WHAT THE TASK ASKS: Copy exactly the stretch of data below from the line with "a en tu contra por contribuir a la" through the line with "Lagi nungguin pengumuman", including both of those lines.

MATERIAL FOR THE TASK:
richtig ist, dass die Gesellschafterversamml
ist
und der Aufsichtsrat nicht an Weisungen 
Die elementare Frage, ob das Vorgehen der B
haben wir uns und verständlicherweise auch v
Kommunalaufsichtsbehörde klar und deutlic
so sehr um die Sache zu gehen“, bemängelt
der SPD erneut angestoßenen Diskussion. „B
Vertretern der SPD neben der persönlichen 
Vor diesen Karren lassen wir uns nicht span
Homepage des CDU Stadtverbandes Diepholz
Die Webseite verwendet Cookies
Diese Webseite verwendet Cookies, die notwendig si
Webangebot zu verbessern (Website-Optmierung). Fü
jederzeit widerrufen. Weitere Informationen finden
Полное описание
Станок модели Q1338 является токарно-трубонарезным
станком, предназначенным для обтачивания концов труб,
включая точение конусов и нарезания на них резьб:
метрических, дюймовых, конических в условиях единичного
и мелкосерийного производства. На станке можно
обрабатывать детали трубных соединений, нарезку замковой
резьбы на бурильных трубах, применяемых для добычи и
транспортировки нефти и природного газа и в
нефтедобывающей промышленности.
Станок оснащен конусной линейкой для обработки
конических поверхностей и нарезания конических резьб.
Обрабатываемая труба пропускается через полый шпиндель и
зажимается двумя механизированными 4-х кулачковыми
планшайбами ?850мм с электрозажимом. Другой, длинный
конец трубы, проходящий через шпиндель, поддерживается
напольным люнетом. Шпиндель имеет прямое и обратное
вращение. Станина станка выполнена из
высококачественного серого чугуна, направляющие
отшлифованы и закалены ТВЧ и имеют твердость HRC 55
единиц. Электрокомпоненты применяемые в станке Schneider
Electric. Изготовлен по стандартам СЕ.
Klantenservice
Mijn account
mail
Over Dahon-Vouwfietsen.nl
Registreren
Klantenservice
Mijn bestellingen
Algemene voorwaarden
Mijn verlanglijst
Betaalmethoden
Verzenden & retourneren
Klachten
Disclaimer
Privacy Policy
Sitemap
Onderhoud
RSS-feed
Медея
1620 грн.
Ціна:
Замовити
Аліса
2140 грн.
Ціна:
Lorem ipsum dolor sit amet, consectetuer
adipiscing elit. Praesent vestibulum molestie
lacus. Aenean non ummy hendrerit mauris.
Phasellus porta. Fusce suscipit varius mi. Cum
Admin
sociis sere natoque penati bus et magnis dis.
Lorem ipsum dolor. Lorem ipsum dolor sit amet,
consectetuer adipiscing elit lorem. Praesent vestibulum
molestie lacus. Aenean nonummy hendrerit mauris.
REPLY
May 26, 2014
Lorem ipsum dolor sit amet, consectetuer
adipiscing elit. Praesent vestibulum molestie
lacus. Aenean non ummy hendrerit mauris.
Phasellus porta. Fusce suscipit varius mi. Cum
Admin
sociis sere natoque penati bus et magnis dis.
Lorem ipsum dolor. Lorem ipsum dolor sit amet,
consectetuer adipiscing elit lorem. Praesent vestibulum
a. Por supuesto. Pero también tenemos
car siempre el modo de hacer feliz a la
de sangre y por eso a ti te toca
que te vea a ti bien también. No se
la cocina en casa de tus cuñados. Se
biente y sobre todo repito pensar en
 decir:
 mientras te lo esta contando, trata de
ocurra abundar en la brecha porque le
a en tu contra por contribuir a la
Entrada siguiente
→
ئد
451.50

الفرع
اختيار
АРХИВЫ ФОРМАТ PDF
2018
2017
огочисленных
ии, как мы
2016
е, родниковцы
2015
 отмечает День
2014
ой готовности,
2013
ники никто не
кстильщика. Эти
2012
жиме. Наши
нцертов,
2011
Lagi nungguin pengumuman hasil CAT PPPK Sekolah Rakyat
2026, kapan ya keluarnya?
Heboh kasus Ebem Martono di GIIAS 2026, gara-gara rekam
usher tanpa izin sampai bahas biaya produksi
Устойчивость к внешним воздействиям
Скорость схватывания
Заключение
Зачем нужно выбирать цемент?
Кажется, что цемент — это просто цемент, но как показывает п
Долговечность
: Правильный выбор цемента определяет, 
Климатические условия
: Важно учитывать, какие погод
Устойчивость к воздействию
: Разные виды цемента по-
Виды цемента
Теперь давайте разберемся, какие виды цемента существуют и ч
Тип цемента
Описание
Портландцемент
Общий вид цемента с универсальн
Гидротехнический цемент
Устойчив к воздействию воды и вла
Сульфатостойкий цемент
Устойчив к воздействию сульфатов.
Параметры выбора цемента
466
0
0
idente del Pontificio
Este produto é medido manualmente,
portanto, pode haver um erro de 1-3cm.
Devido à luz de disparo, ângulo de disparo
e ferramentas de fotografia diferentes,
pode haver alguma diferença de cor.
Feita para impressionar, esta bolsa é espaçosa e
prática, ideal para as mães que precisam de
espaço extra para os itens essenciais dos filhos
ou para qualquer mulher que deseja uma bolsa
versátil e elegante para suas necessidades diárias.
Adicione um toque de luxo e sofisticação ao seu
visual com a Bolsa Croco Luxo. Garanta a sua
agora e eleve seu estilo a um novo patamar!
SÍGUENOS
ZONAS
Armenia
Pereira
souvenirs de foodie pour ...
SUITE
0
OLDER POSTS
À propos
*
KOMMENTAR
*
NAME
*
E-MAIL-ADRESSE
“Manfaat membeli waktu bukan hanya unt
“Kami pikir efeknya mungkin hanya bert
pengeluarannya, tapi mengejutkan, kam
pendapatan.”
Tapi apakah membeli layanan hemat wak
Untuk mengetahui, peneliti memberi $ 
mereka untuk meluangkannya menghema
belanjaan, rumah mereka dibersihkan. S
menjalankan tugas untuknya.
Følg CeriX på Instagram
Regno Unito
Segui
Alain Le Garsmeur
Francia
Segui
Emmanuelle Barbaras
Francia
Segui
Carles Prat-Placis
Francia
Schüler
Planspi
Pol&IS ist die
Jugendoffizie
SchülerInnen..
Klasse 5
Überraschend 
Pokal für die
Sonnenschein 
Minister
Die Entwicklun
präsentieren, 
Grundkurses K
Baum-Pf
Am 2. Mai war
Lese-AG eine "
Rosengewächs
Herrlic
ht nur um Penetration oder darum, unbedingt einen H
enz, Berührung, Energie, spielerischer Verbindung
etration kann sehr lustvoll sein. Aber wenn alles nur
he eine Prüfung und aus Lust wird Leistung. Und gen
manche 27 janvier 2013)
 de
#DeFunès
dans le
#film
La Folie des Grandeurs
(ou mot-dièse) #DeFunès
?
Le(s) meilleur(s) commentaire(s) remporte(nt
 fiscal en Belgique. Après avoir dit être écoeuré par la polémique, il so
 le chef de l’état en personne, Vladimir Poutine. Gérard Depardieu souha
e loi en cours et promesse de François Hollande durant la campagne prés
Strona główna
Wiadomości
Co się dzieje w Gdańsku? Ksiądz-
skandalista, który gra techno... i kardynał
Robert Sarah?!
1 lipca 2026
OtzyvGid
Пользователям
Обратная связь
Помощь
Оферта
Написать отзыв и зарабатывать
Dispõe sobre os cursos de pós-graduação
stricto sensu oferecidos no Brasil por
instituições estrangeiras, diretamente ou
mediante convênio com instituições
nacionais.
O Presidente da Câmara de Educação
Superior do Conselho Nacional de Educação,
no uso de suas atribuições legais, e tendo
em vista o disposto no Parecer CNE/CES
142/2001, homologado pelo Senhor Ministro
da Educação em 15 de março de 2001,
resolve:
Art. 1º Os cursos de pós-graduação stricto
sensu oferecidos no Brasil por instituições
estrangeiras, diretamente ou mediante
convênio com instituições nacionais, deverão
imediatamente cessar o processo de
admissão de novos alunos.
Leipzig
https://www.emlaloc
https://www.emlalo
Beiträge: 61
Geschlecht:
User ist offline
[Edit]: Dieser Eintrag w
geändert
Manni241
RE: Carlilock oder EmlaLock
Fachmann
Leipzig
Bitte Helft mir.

ANSWER AREA:
a en tu contra por contribuir a la
Entrada siguiente
→
ئد
451.50

الفرع
اختيار
АРХИВЫ ФОРМАТ PDF
2018
2017
огочисленных
ии, как мы
2016
е, родниковцы
2015
 отмечает День
2014
ой готовности,
2013
ники никто не
кстильщика. Эти
2012
жиме. Наши
нцертов,
2011
Lagi nungguin pengumuman hasil CAT PPPK Sekolah Rakyat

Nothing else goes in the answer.